周りでは涙を流している生徒もいるが、私はちっとも泣けなかった。
そのまま卒業式は終わった。
その後、私たちのクラスは集まった。
どうやらタイムカプセルを埋めるらしい。
くだらない。私は適当に制服のリボンをとって、入れた。
埋めるのは男子たちがやってくれた。
本当なら彼もいたのだろう。
悲しい。辛い。もう帰ろう。
そう思った。
その時、桜の花弁が私の肩に乗った。
その花弁を、見ていたら、悲しくなってきた。
「ごめん、もう帰るね」
「すいません秋桜さん。

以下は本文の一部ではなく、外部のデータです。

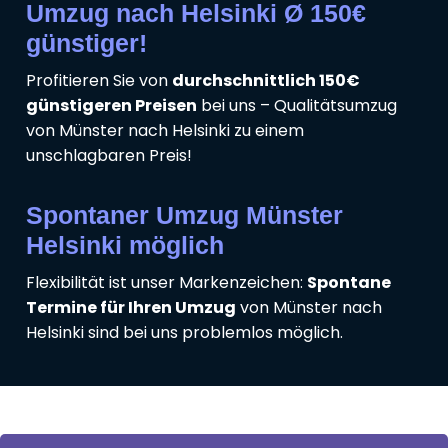
Umzug nach Helsinki Ø 150€
günstiger!
Profitieren Sie von
durchschnittlich 150€
günstigeren Preisen
bei uns – Qualitätsumzug
von Münster nach Helsinki zu einem
unschlagbaren Preis!
Spontaner Umzug Münster
Helsinki möglich
Flexibilität ist unser Markenzeichen:
Spontane
Termine für Ihren Umzug
von Münster nach
Helsinki sind bei uns problemlos möglich.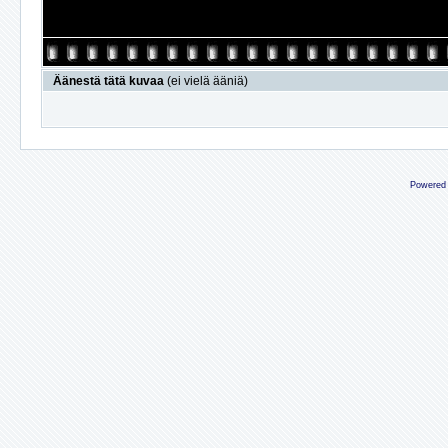
Äänestä tätä kuvaa
(ei vielä ääniä)
Powered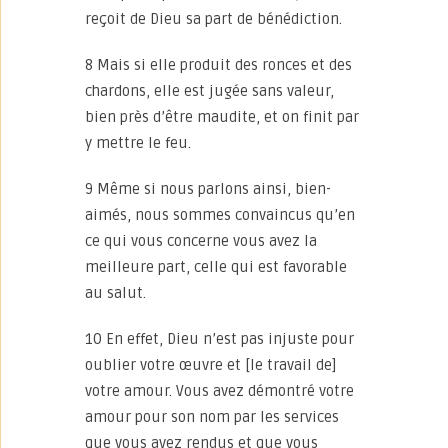
reçoit de Dieu sa part de bénédiction.
8 Mais si elle produit des ronces et des
chardons, elle est jugée sans valeur,
bien près d’être maudite, et on finit par
y mettre le feu.
9 Même si nous parlons ainsi, bien-
aimés, nous sommes convaincus qu’en
ce qui vous concerne vous avez la
meilleure part, celle qui est favorable
au salut.
10 En effet, Dieu n’est pas injuste pour
oublier votre œuvre et [le travail de]
votre amour. Vous avez démontré votre
amour pour son nom par les services
que vous avez rendus et que vous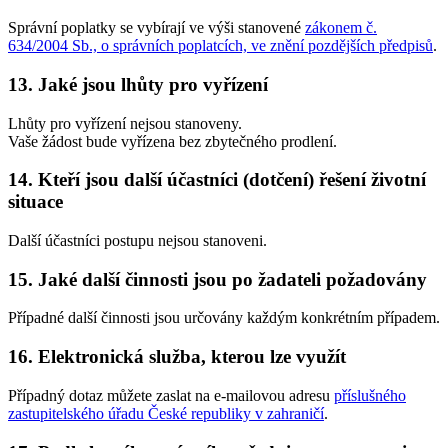
Správní poplatky se vybírají ve výši stanovené
zákonem č.
634/2004 Sb., o správních poplatcích, ve znění pozdějších předpisů
.
13. Jaké jsou lhůty pro vyřízení
Lhůty pro vyřízení nejsou stanoveny.
Vaše žádost bude vyřízena bez zbytečného prodlení.
14. Kteří jsou další účastníci (dotčení) řešení životní
situace
Další účastníci postupu nejsou stanoveni.
15. Jaké další činnosti jsou po žadateli požadovány
Případné další činnosti jsou určovány každým konkrétním případem.
16. Elektronická služba, kterou lze využít
Případný dotaz můžete zaslat na e-mailovou adresu
příslušného
zastupitelského úřadu České republiky v zahraničí
.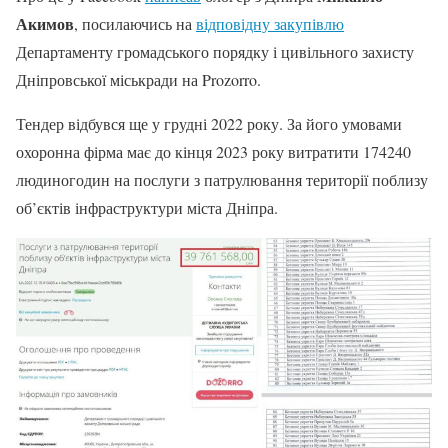
Акимов
, посилаючись на
відповідну закупівлю
Департаменту громадського порядку і цивільного захисту
Дніпровської міськради на Prozorro.
Тендер відбувся ще у грудні 2022 року. За його умовами
охоронна фірма має до кінця 2023 року витратити 174240
людиногодин на послуги з патрулювання території поблизу
об’єктів інфраструктури міста Дніпра.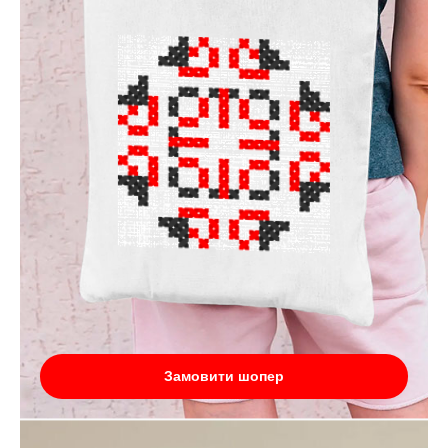
Замовити шопер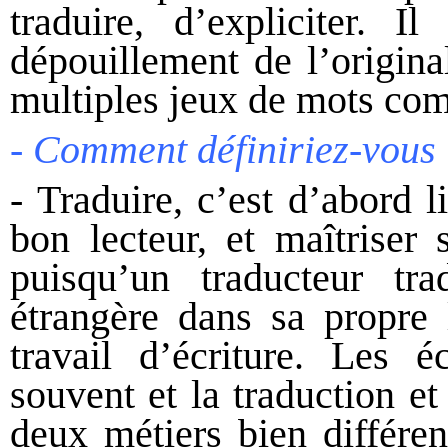
traduire, d’expliciter. I
dépouillement de l’origina
multiples jeux de mots com
- Comment définiriez-vous l
- Traduire, c’est d’abord li
bon lecteur, et maîtriser 
puisqu’un traducteur tr
étrangère dans sa propre 
travail d’écriture. Les é
souvent et la traduction et 
deux métiers bien différen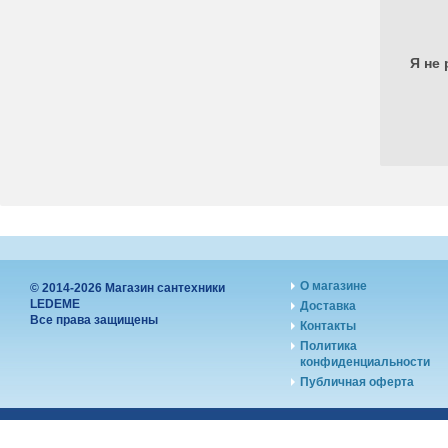
Я не 
О магазине
© 2014-2026 Магазин сантехники
LEDEME
Доставка
Все права защищены
Контакты
Политика
конфиденциальности
Публичная оферта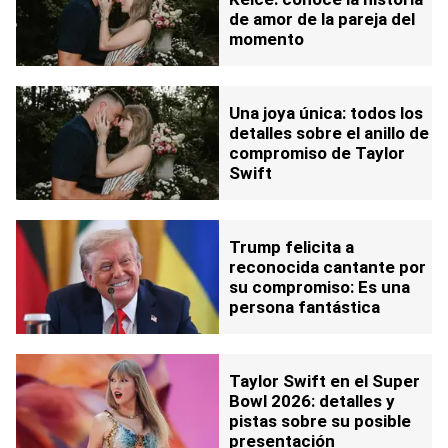
de amor de la pareja del
momento
Una joya única: todos los
detalles sobre el anillo de
compromiso de Taylor
Swift
Trump felicita a
reconocida cantante por
su compromiso: Es una
persona fantástica
Taylor Swift en el Super
Bowl 2026: detalles y
pistas sobre su posible
presentación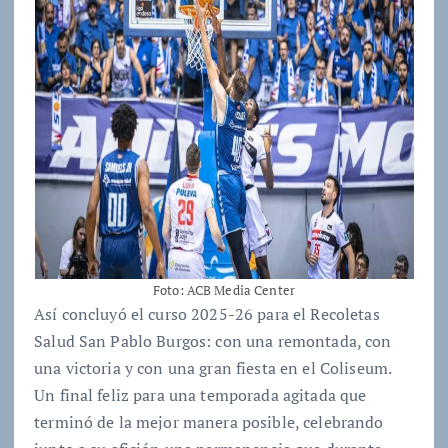
Foto: ACB Media Center
Así concluyó el curso 2025-26 para el Recoletas
Salud San Pablo Burgos: con una remontada, con
una victoria y con una gran fiesta en el Coliseum.
Un final feliz para una temporada agitada que
terminó de la mejor manera posible, celebrando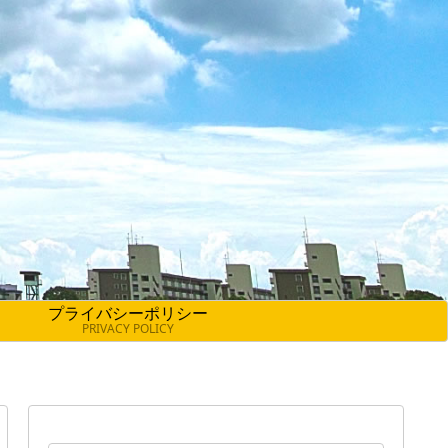
プライバシーポリシー
PRIVACY POLICY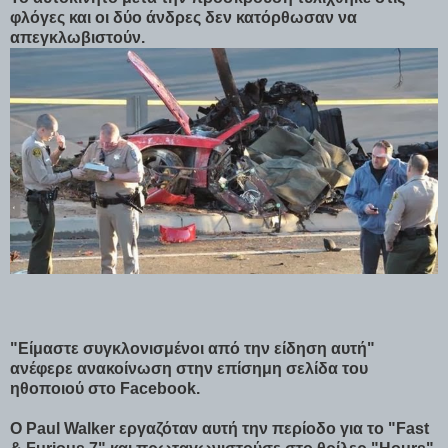
φλόγες και οι δύο άνδρες δεν κατόρθωσαν να
απεγκλωβιστούν.
"Είμαστε συγκλονισμένοι από την είδηση αυτή"
ανέφερε ανακοίνωση στην επίσημη σελίδα του
ηθοποιού στο Facebook.
Ο Paul Walker εργαζόταν αυτή την περίοδο για το "Fast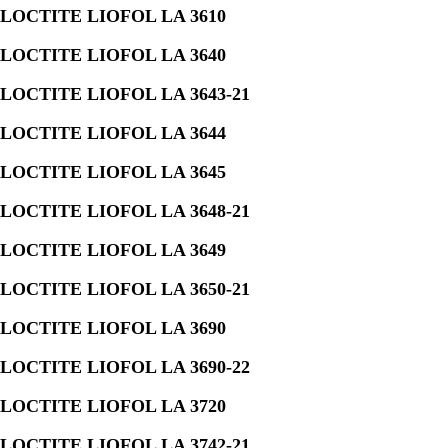
LOCTITE LIOFOL LA 3610
LOCTITE LIOFOL LA 3640
LOCTITE LIOFOL LA 3643-21
LOCTITE LIOFOL LA 3644
LOCTITE LIOFOL LA 3645
LOCTITE LIOFOL LA 3648-21
LOCTITE LIOFOL LA 3649
LOCTITE LIOFOL LA 3650-21
LOCTITE LIOFOL LA 3690
LOCTITE LIOFOL LA 3690-22
LOCTITE LIOFOL LA 3720
LOCTITE LIOFOL LA 3742-21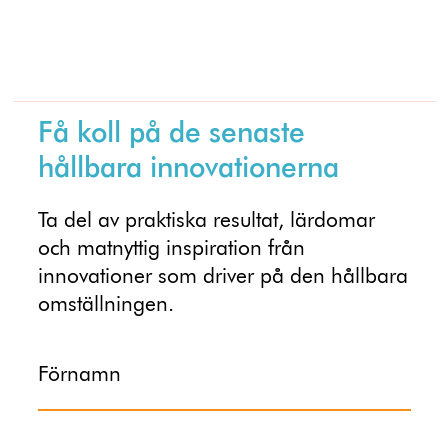
Få koll på de senaste
hållbara innovationerna
Ta del av praktiska resultat, lärdomar
och matnyttig inspiration från
innovationer som driver på den hållbara
omställningen.
Förnamn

卒業アルバムだけ渡しておきますね」
担任だった猪名先生が卒アルを渡してくれる。私は受け取った。
その時風でページが開いた。そこには油性ペンで、こう書いてあった。
『秋桜。ごめんな?俺、秋桜を困らせたよな。俺、病気だからって勝手な理由で告白して、秋桜は優しいよな。ごめんな。自分勝手な俺で。ほんとにごめんな』
「ばか、、、っ、、、本心だし、、、、」
風が、やさしく私の頬を撫でる。
彼のように。
私は、空を見上げる。
そこでは桜の花びらが舞っていた。
私は思った。
『春がきたら、笑って桜を見上げよう』と。